Getting Started¶
1. Get a project¶
GPULab requires a user to be a member of a project on either:
- The Slices Portal.
- The imec Testbed Portal (for UGent/imec IDLab members)
Either request a new project on one of the sites above (for example: a project dedicated to your PhD research), or request to join an existing project if you need to collaborate with other users.
Each project receives a separate project storage on GPULab.
2. Start your first job via JupyterHub¶
The easiest way to launch your first job on GPULab is to use our JupyterHub instance available on https://jupyterhub.ilabt.imec.be .
Read the Getting Started on JupyterHub guide for more information.
3. Use the GPULab website¶
GPULab offers a web interface on https://gpulab.ilabt.imec.be.
You should be able to see the job containing your Jupyter-instance that you created in the previous step:
Click on this tile to see more details about this job. The website allows you te easily see:
- General info: requested resources, assigned resources, job status and more
- Logs: the output of the process started within the Docker container
- Debugging logs: logs generated by GPULab itself. These come in handy when your jobs unexpectedly fail
- Usage Graphs: see your CPU, GPU, memory and IO usage.

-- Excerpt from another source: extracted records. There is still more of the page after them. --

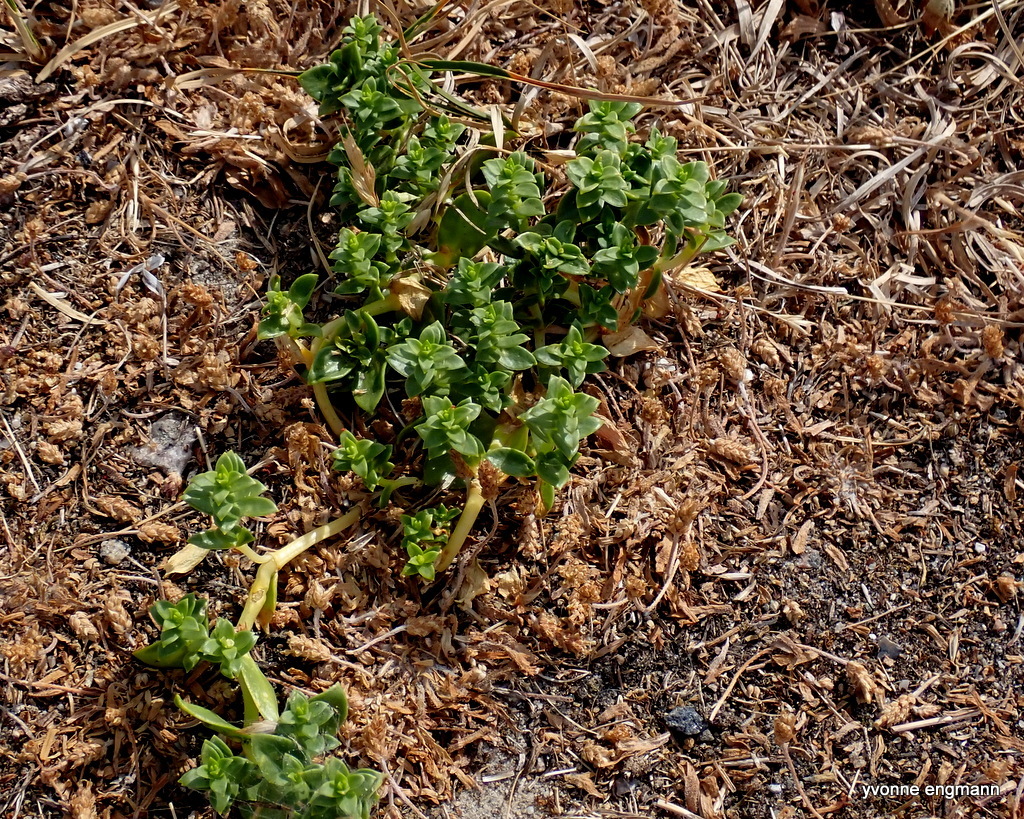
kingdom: Plantae
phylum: Tracheophyta
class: Magnoliopsida
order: Caryophyllales
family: Caryophyllaceae
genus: Honckenya
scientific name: Honckenya peploides
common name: Sea sandwort
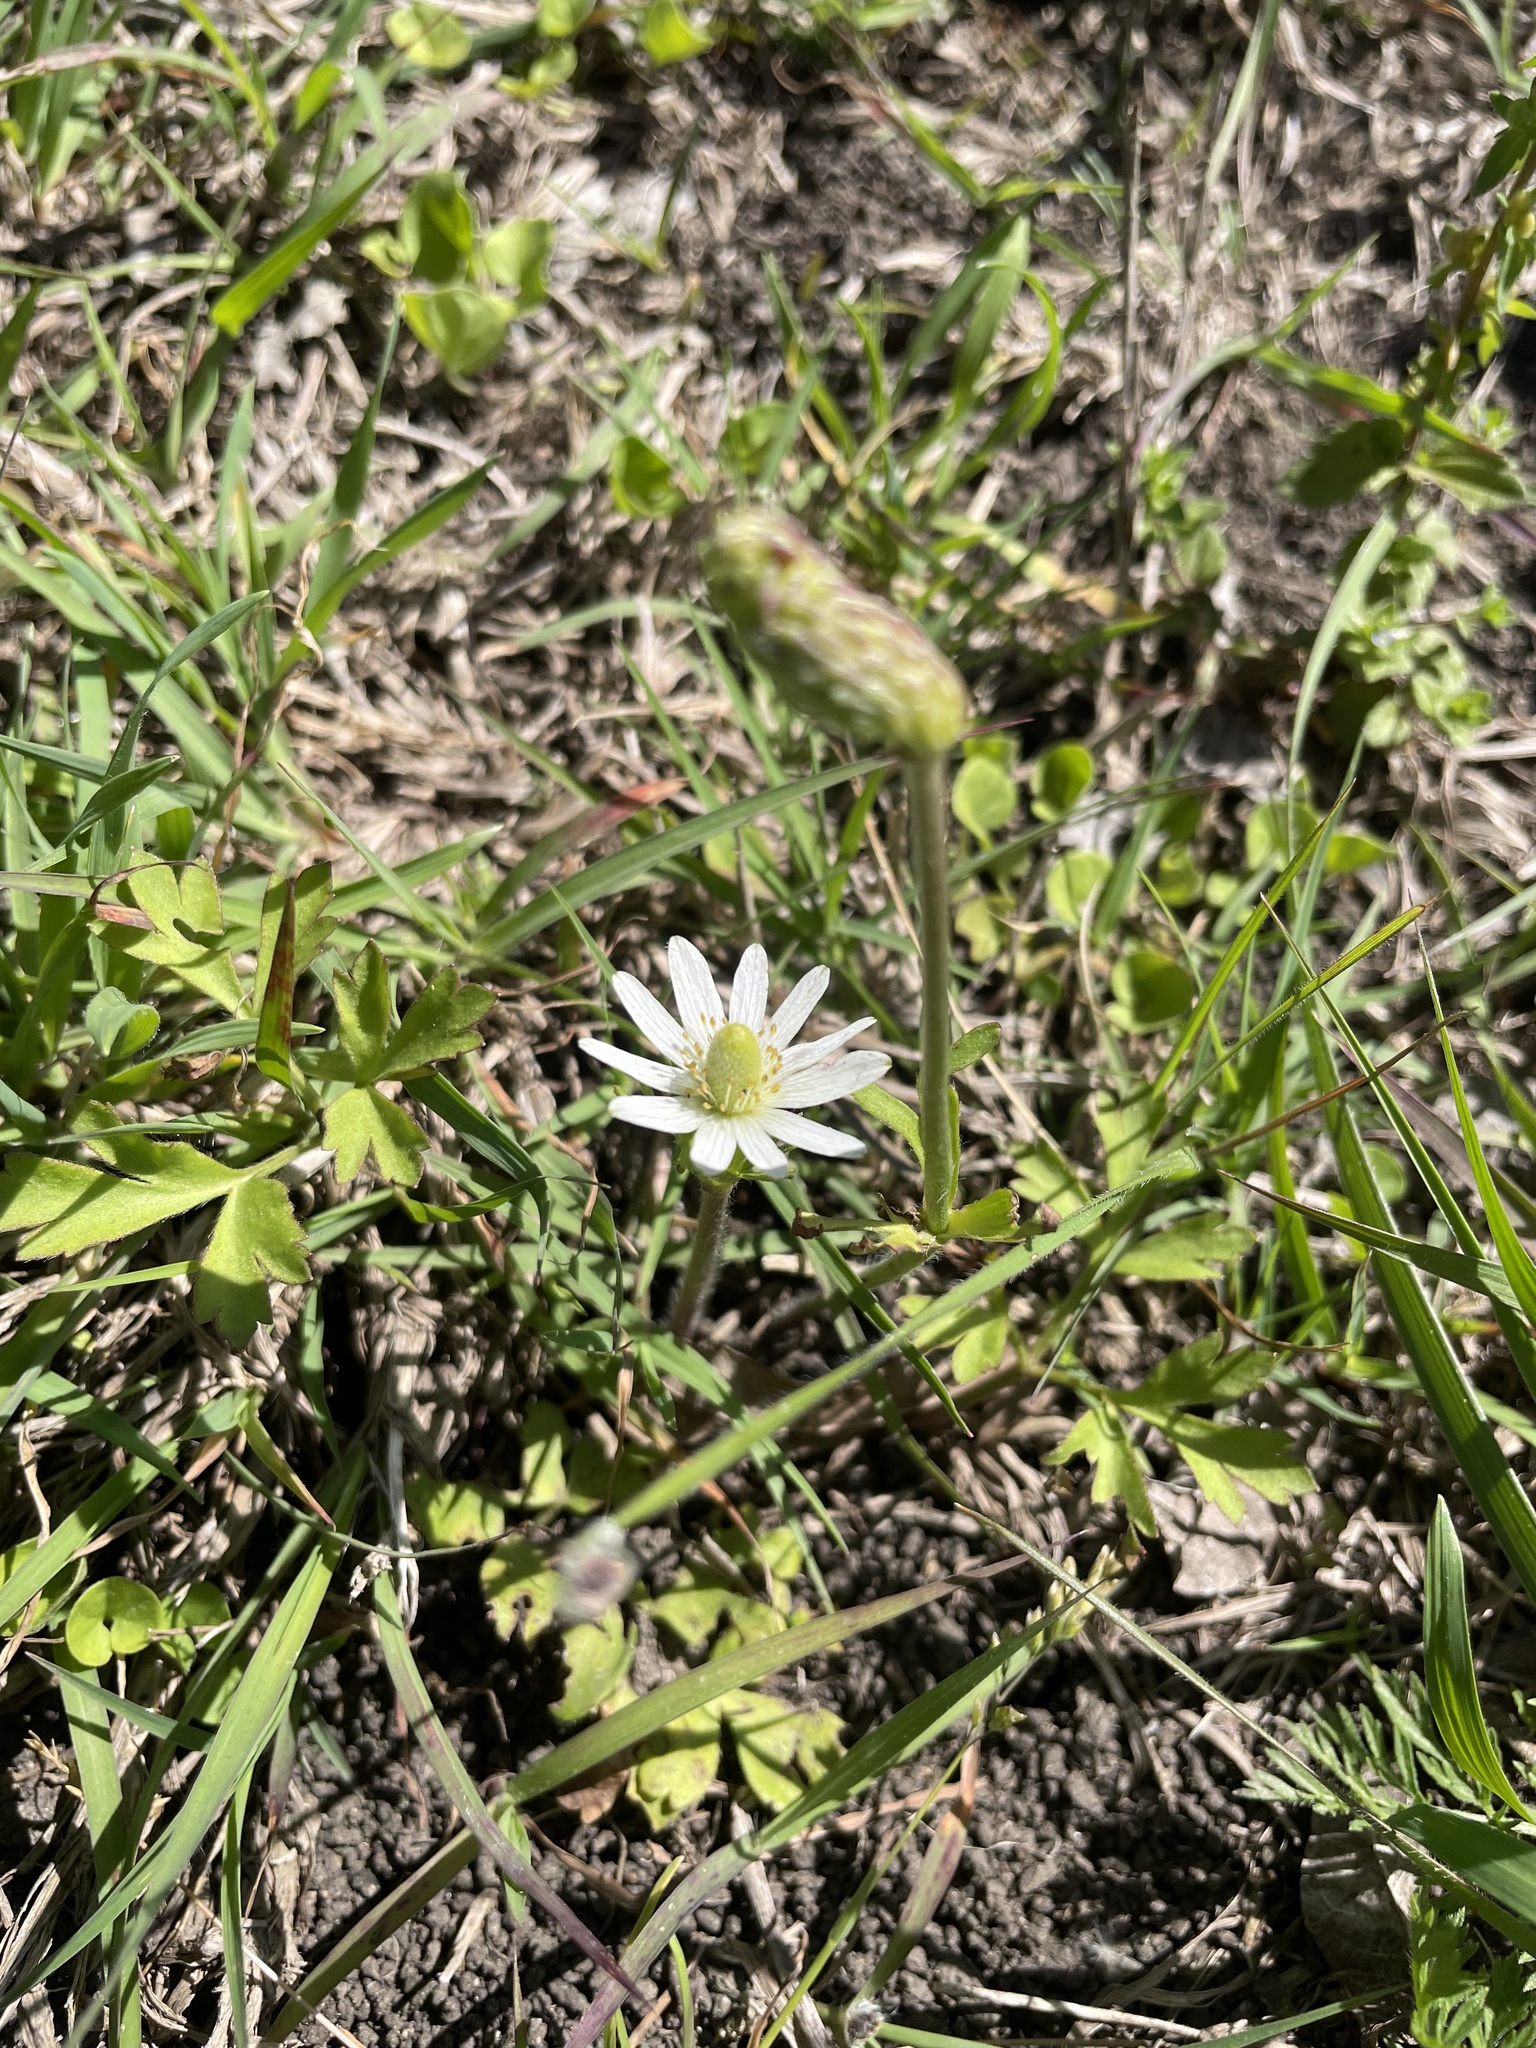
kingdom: Plantae
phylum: Tracheophyta
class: Magnoliopsida
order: Ranunculales
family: Ranunculaceae
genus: Anemone
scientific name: Anemone berlandieri
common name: Ten-petal anemone
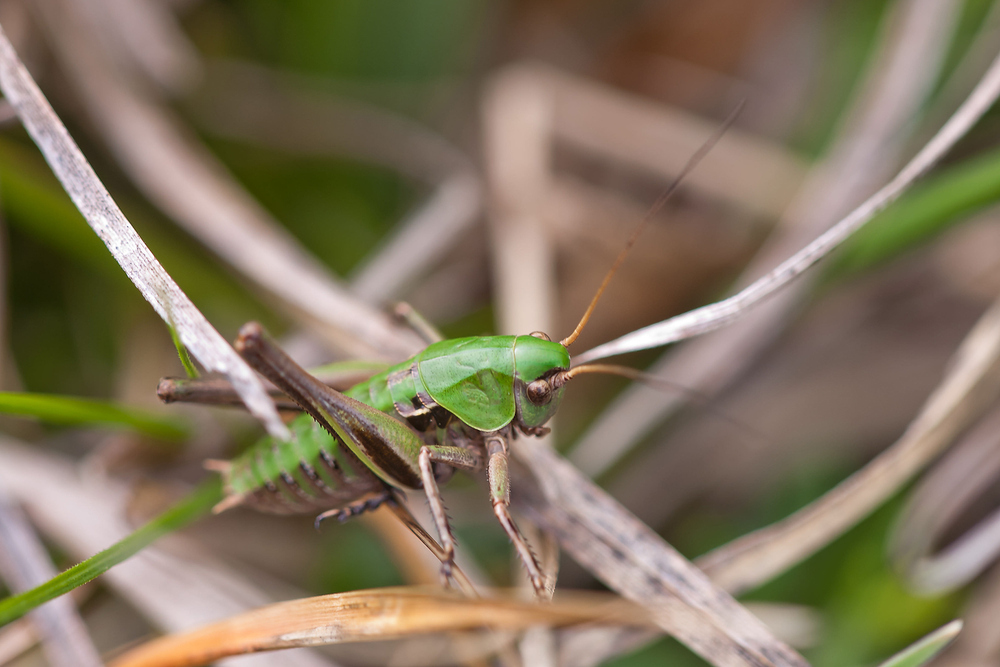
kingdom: Animalia
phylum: Arthropoda
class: Insecta
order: Orthoptera
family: Tettigoniidae
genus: Decticus
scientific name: Decticus verrucivorus
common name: Wart-biter
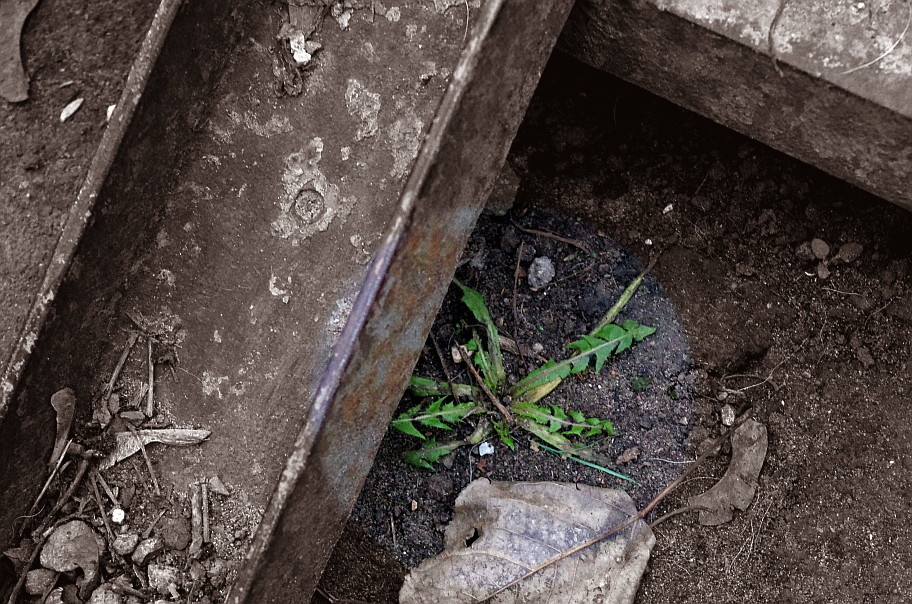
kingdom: Plantae
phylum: Tracheophyta
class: Magnoliopsida
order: Asterales
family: Asteraceae
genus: Taraxacum
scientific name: Taraxacum officinale
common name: Common dandelion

4. Create your first GPULab job¶
Use the Create Job page on the GPULab website to create your first jobDefinition.
A jobDefinition is a JSON-file while contains all necessary information to submit a GPULab job.
The webpage is separated into two columns: the left column contains a form that you can fill out with all details about the job that you want to submit. The right column shows the resulting JSON file.
Once you’ve filled out the job form, either click the Start button on the bottom of the page, or use the Download jobDefinition File button on the top of the right hand column to download it. This allows you to quickly load the jobDefinition again using the Load jobDefinition File on this page, or to submit it via the GPULab CLI.